Research talk:Reading time/Work log/2018-10-06
Saturday, October 6, 2018
editI wanted to look at the distributions on several wikis. [User:OVasileva (WMF)] suggested English (en), Dutch (nl), Spanish (es), Hindi (hi), Arabic (ar), and Punjabi(pa). Because the data is highly skewed by wiki I took a stratified sample using this script:
-- create a table that has at most 10000 rows from each strata
-- we want to compute weights so that the ones that have more than 10000 true rows are weighted appropriately.

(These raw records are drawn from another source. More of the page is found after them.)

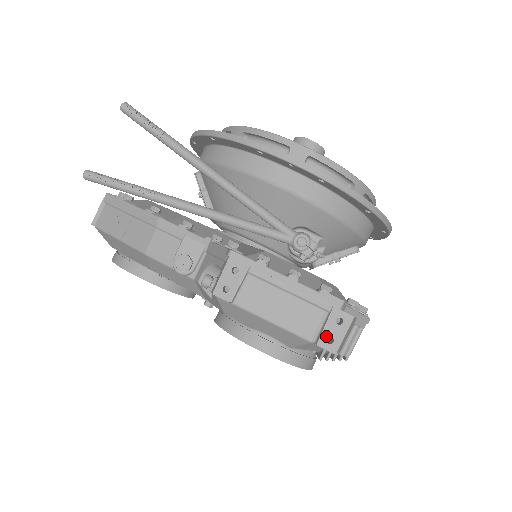
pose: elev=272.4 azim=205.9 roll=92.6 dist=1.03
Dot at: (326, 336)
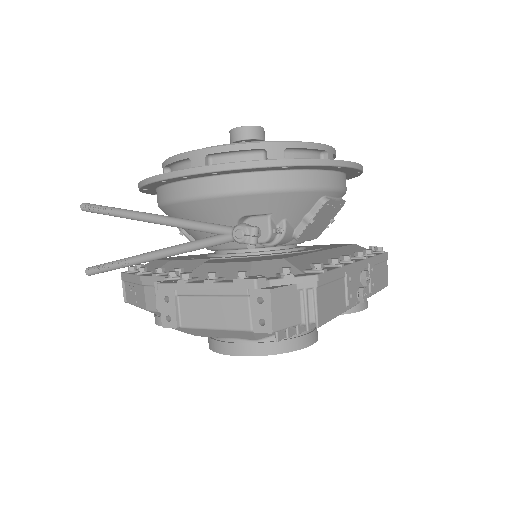
Dot at: (257, 320)
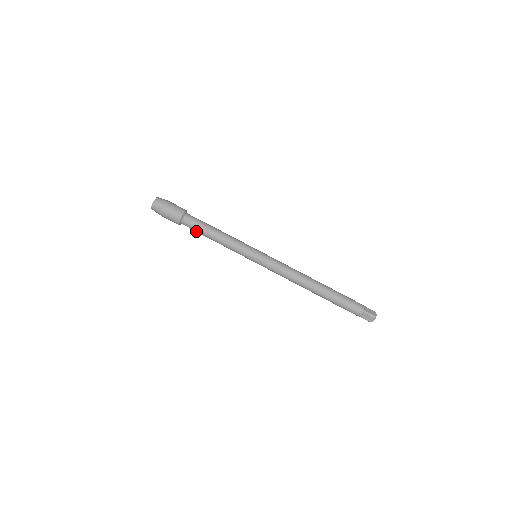
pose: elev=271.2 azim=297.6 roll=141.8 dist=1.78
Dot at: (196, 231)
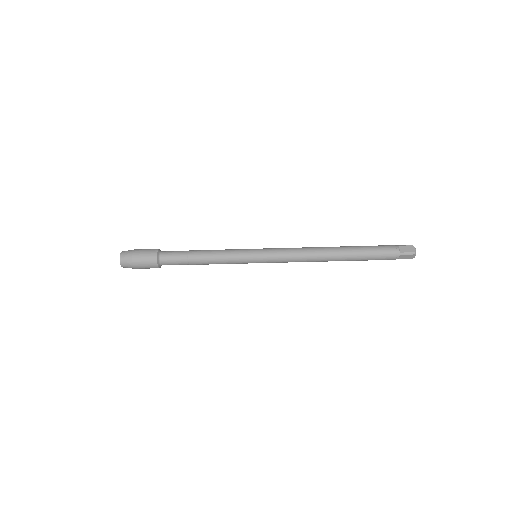
Dot at: occluded
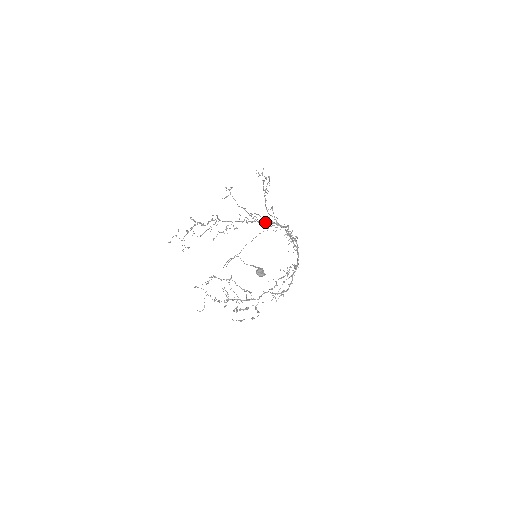
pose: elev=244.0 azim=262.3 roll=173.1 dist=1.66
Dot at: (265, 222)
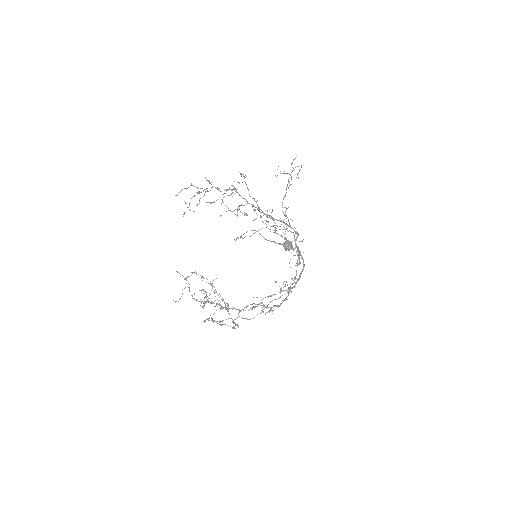
Dot at: (277, 220)
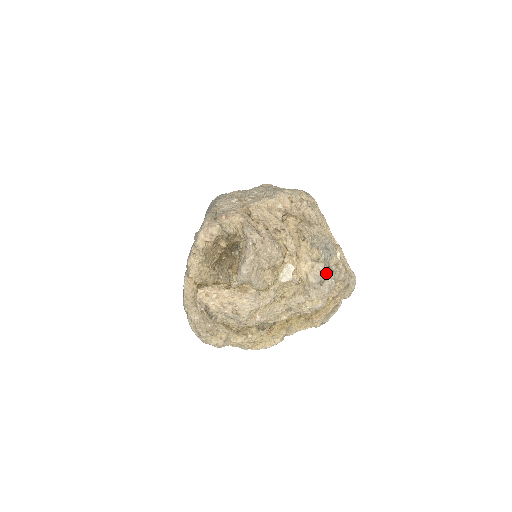
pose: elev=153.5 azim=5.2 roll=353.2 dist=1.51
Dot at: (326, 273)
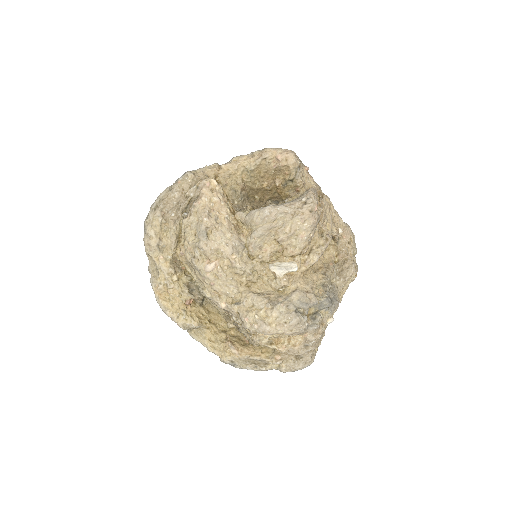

CREATE TABLE IF NOT EXISTS nathante.readingDepthSampleByWiki LOCATION "/user/nathante/readingDepthSampleByWiki"
AS
SELECT dt,
pagetoken,
dominteractivetime,
totalLength,
visibleLength,
browser_family,
os_family,
wmf_app_version,
wiki,
mobile,
year,
month,
day,
hour,
LEAST(10000, N_strat) AS N_strat_samp,
N_strat/LEAST(10000, N_strat) AS weight,
webhost
FROM (
SELECT
dt,
event.pagetoken AS pagetoken,
event.dominteractivetime AS dominteractivetime,
event.totallength AS totalLength,
event.visiblelength AS visibleLength,
useragent.browser_family AS browser_family,
useragent.os_family AS os_family,
useragent.wmf_app_version AS wmf_app_version,
wiki,
year,
month,
day,
hour,
mobile,
webhost,
COUNT(*) over (partition by hash(wiki)) AS N_strat,
rank() over (partition by hash(wiki) order by rand()) as rank_strat
FROM (SELECT *, webhost LIKE '%.m%' AS mobile FROM nathante.cleanReadingDepth) A ) B
WHERE (rank_strat < 10000)
Summary stats from the stratified table
editRemember that the units are miliseconds.
visiblelength | |||||||||
---|---|---|---|---|---|---|---|---|---|
max | percentile_95 | percentile_75 | median | mean | percentile_25 | percentile_5 | min | count | |
wiki | |||||||||
arwiki | 1.525657e+12 | 358095.30 | 79087.25 | 28957.0 | 3.862190e+08 | 9719.25 | 2150.25 | 219.0 | 3954 |
dewiki | 2.994148e+08 | 444023.55 | 79470.50 | 24497.0 | 3.996264e+05 | 7482.75 | 1750.10 | 261.0 | 4084 |
enwiki | 1.515280e+12 | 374439.40 | 64480.00 | 21509.0 | 3.579515e+08 | 6854.00 | 1649.20 | 188.0 | 4237 |
eswiki | 1.526892e+12 | 577875.50 | 100811.00 | 32537.0 | 3.725822e+08 | 10733.50 | 2238.15 | 125.0 | 4102 |
hiwiki | 2.021348e+07 | 359279.70 | 78303.00 | 31319.0 | 1.000993e+05 | 11674.50 | 2665.90 | 7.0 | 3679 |
nlwiki | 1.825265e+08 | 472283.75 | 66615.00 | 22465.0 | 2.952587e+05 | 6989.75 | 1729.25 | 267.0 | 4114 |
pawiki | 1.528875e+12 | 274091.00 | 54982.25 | 20308.0 | 5.298374e+08 | 7543.25 | 2007.75 | 105.0 | 2886 |
Visible time histogram by wiki
editThis chart shows box plots of the distribution of time that wikipedia pages were open in the browser on a selection of wikis. The plots were computed on random samples of several thousand observations for each wiki and truncated at 300 seconds.. Spanish, Hindi, and Arabic appear to have longer reading times while English and Punjabi appear to have somewhat shorter reading times.